Theodora and Grendel had not yet arrived.
This gnawed at Zorikh to no end, and his edginess was obviously apparent. As he stared out into the moonlit garden from his place at the mead bench, Zorikh felt a light touch on his shoulder and heard Beowulf’s voice.
“Try to relax friend,” Beowulf said as he took a seat next to Zorikh, “tests of courage and skill come soon enough, no need to work ourselves into a knot waiting for it.”
Zorikh’s concern for Theodora and Grendel had eaten up so much of his attention that it took a second for him to realize that Beowulf was referring to the murderer. Tonight was the full moon, the time when the monster, or whatever it was, came to Heorot. Beowulf’s thanes all wore mail tonight, and kept their helmets and shields close at hand. Spears for thrusting and throwing leaned against the walls near the mead tables. There was a definite tension among the warriors, even Beowulf seemed a bit on the edge, despite his words of reassurance. The big thane held a cup of mead, but drank only a sip at a time. He smiled tightly at Zorikh, the corners of his eyes crinkling as he did so.
“I’m just wondering where Theodora and Grendel are.” Zorikh said. “They were supposed to be here by now.”
“Theodora’s fine,” Beowulf answered almost automatically, “She’s craftier than an otter, that one. I’d not worry on it. If she told you she’d come, then she’ll come.” Zorikh nodded mutely, somewhat thankful that Beowulf took time to offer him comfort. “Have some mead Zorikh,” Beowulf insisted, “but not too much at a time eh?”
Wyglaf returned from patrolling the grounds and joined them to report. “I’ve seen nothing within the palisade, nor anything from the walls. Winstan and Cynric are taking their rounds now.”
Beowulf offered his cup to the young warrior and bade him to sit. “I’ll take my rounds now, I think.” He rose and donned his helmet.
Zorikh got up as well. “I’ll join you if you don’t mind,” he said. “Might as well kick in my share.”

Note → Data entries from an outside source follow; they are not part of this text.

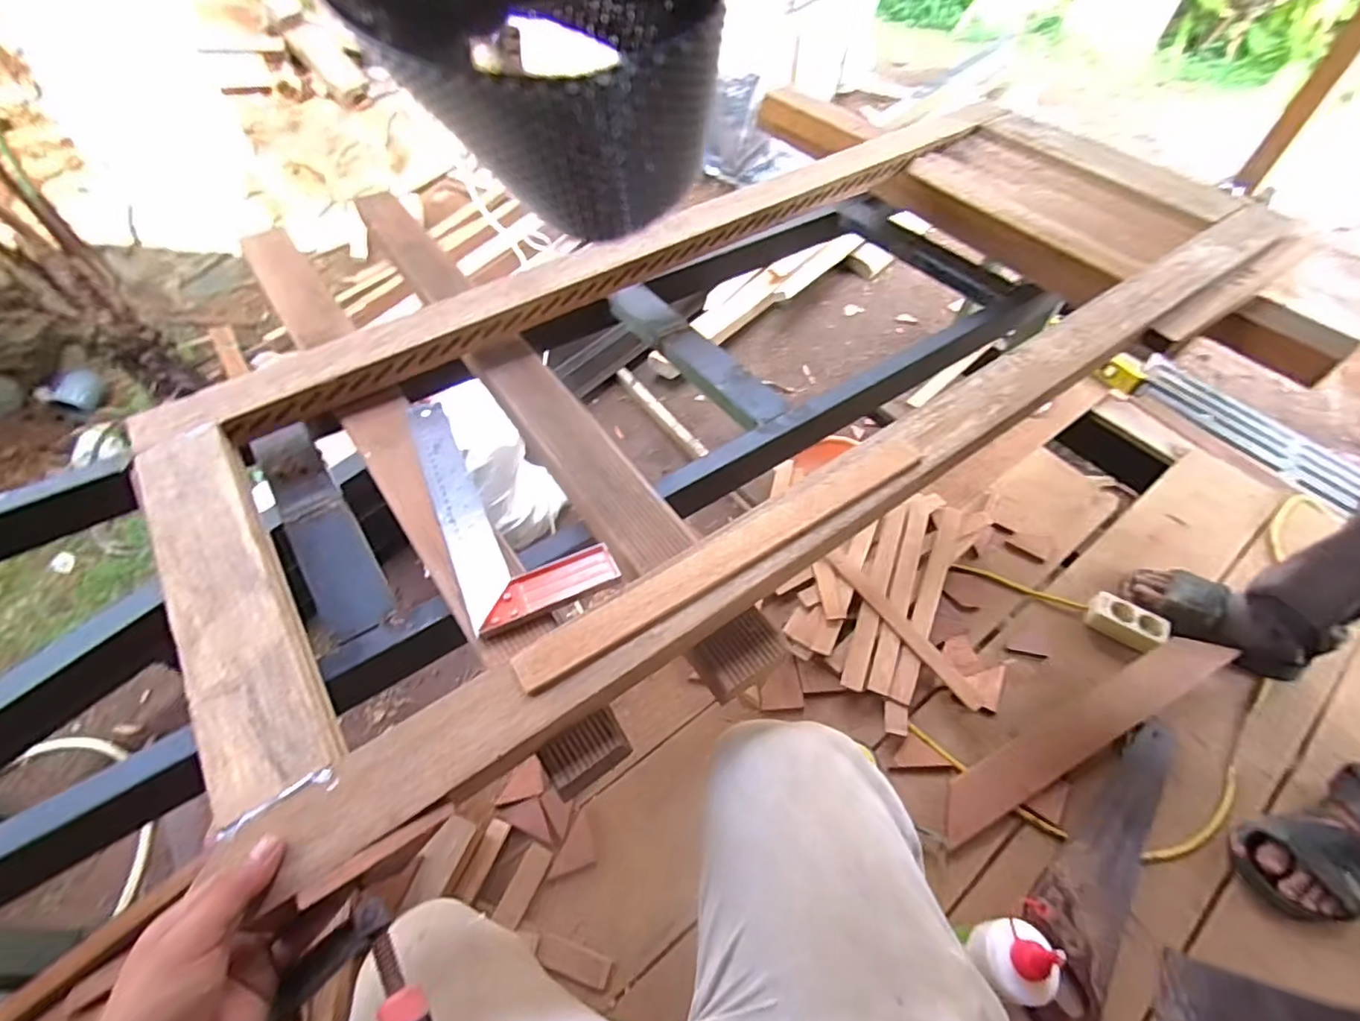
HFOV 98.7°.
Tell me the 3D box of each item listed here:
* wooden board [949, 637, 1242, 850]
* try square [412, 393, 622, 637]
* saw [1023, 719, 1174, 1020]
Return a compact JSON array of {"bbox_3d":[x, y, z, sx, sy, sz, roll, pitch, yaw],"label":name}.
[{"bbox_3d":[0.592,0.313,0.853,0.536,0.016,0.069,-23,55,-15],"label":"wooden board"},{"bbox_3d":[-0.173,-0.020,0.569,0.123,0.028,0.291,-20,55,-18],"label":"try square"},{"bbox_3d":[0.544,0.449,0.758,0.103,0.020,0.459,35,58,22],"label":"saw"}]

They swept from the hall, through the great doors and into the courtyard. The grounds were bright with moonlight. Everything Zorikh could see- the palisade walls, the houses, the stable and the mews- glowed silver white and cast deep blue shadows. They climbed onto turf slope before the wooden wall and Zorikh peered out into the pale landscape. The road to Heorot was a dim ribbon that stretched away into the darkness.

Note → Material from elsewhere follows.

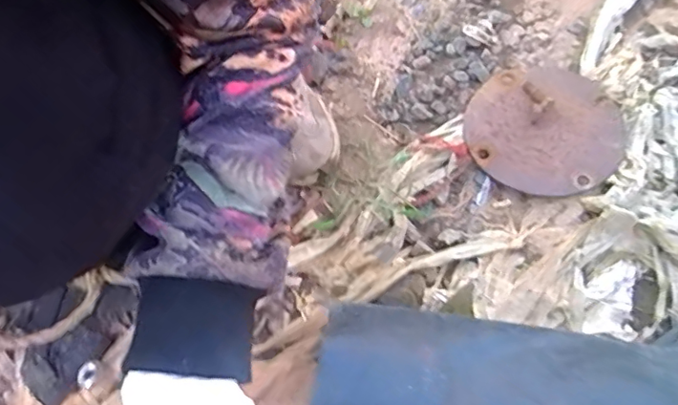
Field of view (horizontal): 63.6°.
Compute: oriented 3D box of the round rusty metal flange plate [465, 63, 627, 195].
[{"bbox_3d":[0.199,-0.074,0.528,0.143,0.015,0.140,-3,65,6],"label":"round rusty metal flange plate"}]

“Do you hear that?” Beowulf whispered.
“Hear what? It’s quiet.” Zorikh answered, lowering his voice to match Beowulf’s.
Beowulf backed away from the palisade and leapt lightly from their perch..
“I know,” he said, leading them back indoors, “there’s no noise whatsoever… no crickets or frogs or birds, nothing. Something has frightened them. I think our visitor is here, Zorikh.”
“It’s too quiet.” Zorikh said dramatically, then added when he saw Beowulf’s stare, “I always wanted to say that.”